* **Excerpt provided**:
───

Problems using AWS Redshift compute-node only function (listagg) with Database GroupBy (legacy)

#1

Hello, I’m noticing a strange Redshift error when undertaking database grouping using either the ‘Database GroupBy (legacy)’ node or the Database Query (legacy) node. This specifically relates to using a custom Listagg aggregation function. This has worked for me okay in the past but is now (as of some time in January 2020) giving the following error:

[Amazon](500310) Invalid operation: One or more of the used functions must be applied on at least one user created tables. Examples of user table only functions are LISTAGG, MEDIAN, PERCENTILE_CONT

To test this, I’ve created the following table on my Redshift cluster:

category item
a car
a ball
a bike
b red
b green

I’m seeking to produce a list aggregation grouping on this table to give an output like

a car|ball|bike
b red|green

I can achieve this without problems by running the following query from an SQL editor:

SELECT category,
listagg(distinct item, '|') 
within group (order by item)
over (partition by category) 
AS aggragadabra
FROM  schema_name.listagg_test;

However, if I run the same expression from a Database Query (legacy) node (of course using #table# instead of the table name) I get the above error. I also get the same error when using the Database GroupBy (legacy) node (with a custom aggregation).

It seems to me that something about the way KNIME is sending the query to Redshift is making Redshift want to run the query on a leader node, rather than only a compute node. It then issues the above error, as flagged in:

https://docs.aws.amazon.com/redshift/latest/dg/c_SQL_functions_compute_node_only.html

Much appreciate any thoughts or suggestions.

Andrew.

1 Like

#2

Hey @andrew.dun,

This could be an issue with a surrounding WHERE clause that always returns false…
https://forums.aws.amazon.com/thread.jspa?threadID=242096
Could you post the generated SQL query from the Group-By/Database Query node?
You will find it at the output port view of the nodes.

Do I understand it correctly, that the same query used to work before? Which KNIME version are you using, did you upgrade KNIME in-between?

best Mareike

0 Likes

───

* **Source material**:

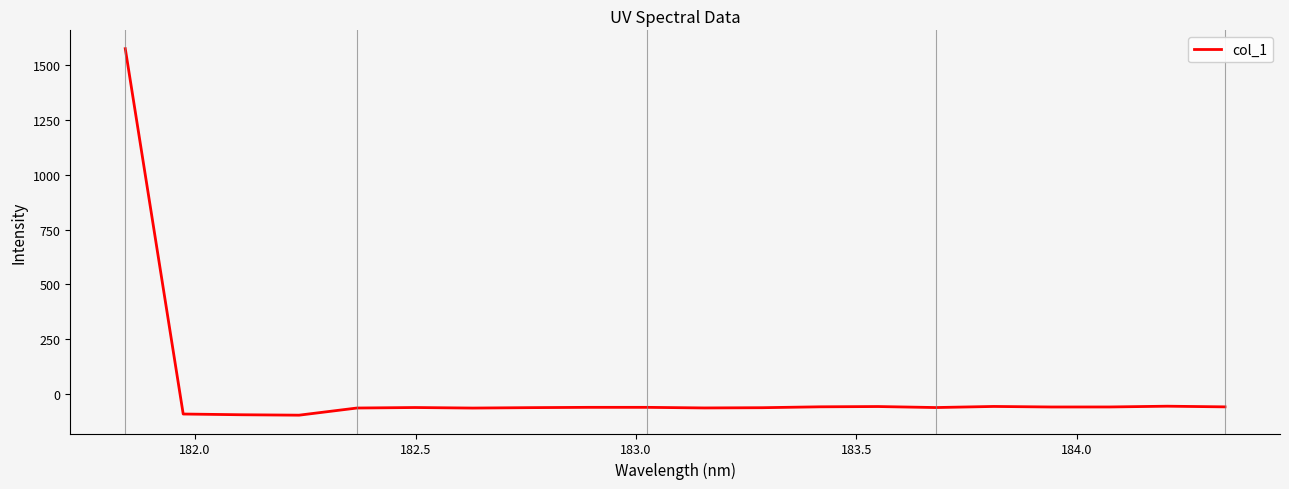

What is the difference between the maximum and minimum values?

1667.0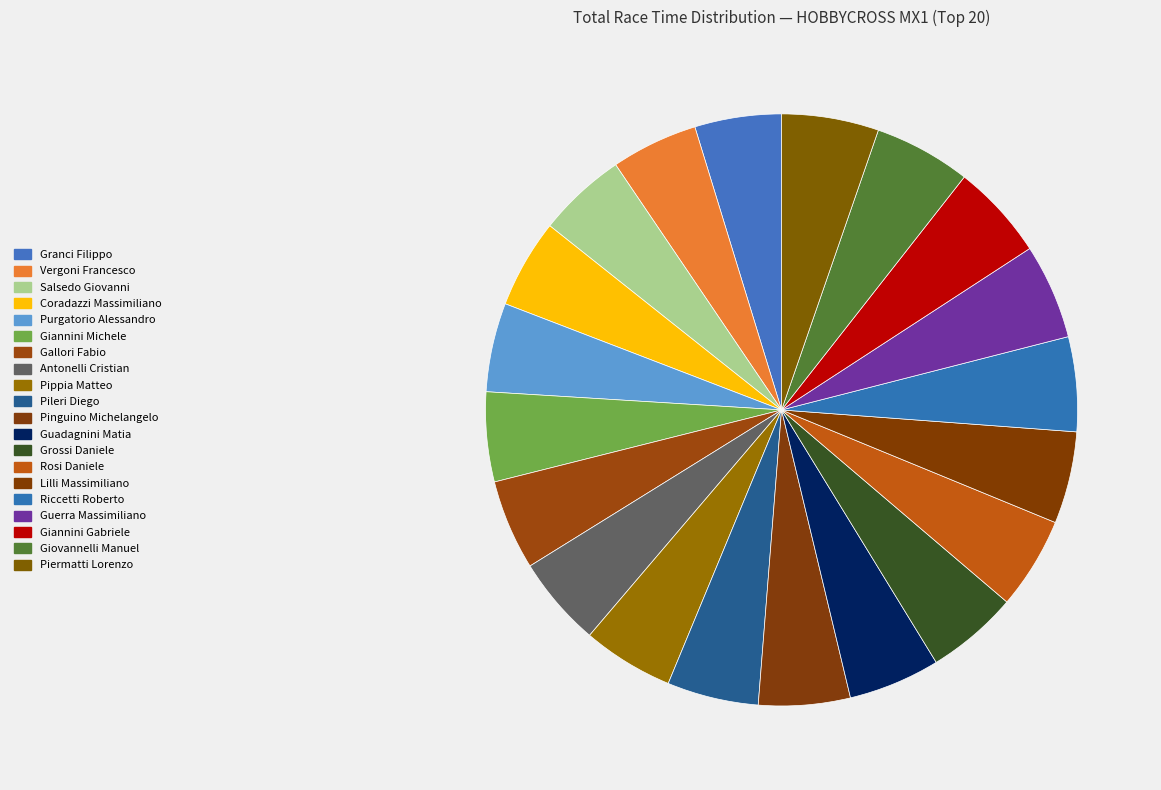

Which slice is the smallest?

Granci Filippo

───

* **Task to complete**: In the forum thread on the Redshift listagg error, roughly when did the error start showing up?

* **Task output**: Some time in January 2020.